The sewage works opened in 1864, The scheme was led by the Tottenham and Wood Green Drainage Board, and was connected to the London County Council drainage system and the Northern Outfall Sewer. The current beam engine was built by Wood Brothers of Sowerby Bridge, Yorkshire, in 1886 and commissioned in 1888, replacing an earlier 45 horsepower beam engine. It is the only surviving Wood Brothers eight column engine in situ. It was used continuously from its installation until 1905, when it was relegated to occasional duty for stormwater pumping. The works were finally closed for operation in February 1964, having been replaced by Deephams Sewage Treatment Works in Edmonton.

In 1970, the River Lee Regional Park Authority took a lease on the engine house, and a group of volunteers took on the task of restoring the engine, coming together as the River Lee Industrial Archaeology Society. The engine house and engine were Grade II listed in 1974. Markhouse Beam Engine and Museum was formed in 1984.

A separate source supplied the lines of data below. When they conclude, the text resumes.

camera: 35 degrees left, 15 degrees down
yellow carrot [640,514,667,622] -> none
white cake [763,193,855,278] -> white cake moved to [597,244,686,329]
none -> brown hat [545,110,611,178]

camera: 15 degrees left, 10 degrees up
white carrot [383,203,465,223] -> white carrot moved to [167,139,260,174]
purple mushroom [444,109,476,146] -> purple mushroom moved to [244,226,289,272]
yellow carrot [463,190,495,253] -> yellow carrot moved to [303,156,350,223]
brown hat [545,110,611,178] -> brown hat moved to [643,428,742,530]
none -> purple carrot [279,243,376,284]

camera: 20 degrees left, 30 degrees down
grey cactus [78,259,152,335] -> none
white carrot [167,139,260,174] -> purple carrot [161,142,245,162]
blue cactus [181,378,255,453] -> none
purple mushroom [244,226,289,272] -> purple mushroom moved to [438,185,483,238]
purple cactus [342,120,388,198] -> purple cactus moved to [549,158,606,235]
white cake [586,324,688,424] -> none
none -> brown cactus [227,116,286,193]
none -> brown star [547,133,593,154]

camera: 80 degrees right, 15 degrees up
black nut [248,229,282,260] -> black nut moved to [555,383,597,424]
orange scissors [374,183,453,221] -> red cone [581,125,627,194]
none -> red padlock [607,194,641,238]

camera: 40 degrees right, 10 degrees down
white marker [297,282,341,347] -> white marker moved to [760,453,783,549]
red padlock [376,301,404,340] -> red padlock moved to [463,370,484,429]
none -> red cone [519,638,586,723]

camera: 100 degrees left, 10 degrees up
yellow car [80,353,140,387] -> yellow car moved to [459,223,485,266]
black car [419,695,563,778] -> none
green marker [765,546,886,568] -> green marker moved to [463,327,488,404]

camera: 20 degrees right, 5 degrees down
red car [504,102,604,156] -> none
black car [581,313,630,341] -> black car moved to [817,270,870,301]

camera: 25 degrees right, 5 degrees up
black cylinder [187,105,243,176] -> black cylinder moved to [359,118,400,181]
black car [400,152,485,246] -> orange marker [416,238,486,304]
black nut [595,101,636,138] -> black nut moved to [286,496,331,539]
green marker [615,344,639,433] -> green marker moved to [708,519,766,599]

Over £3 million has been spent on restoring the engine, building and surrounding grounds, a full restoration of the park was completed by April 2010, and the park, museum, and beam engine re-opened for public access. The funding was secured through various sources including the Heritage Lottery Fund, Football Foundation, DCLG and Big Lottery Fund. The museum is open on selected Sundays and Bank Holidays, and the engine is occasionally run for public display.

In 2025 the museum merged with the nearby Walthamstow Pumphouse Museum to form the Heritage and Communities Trust.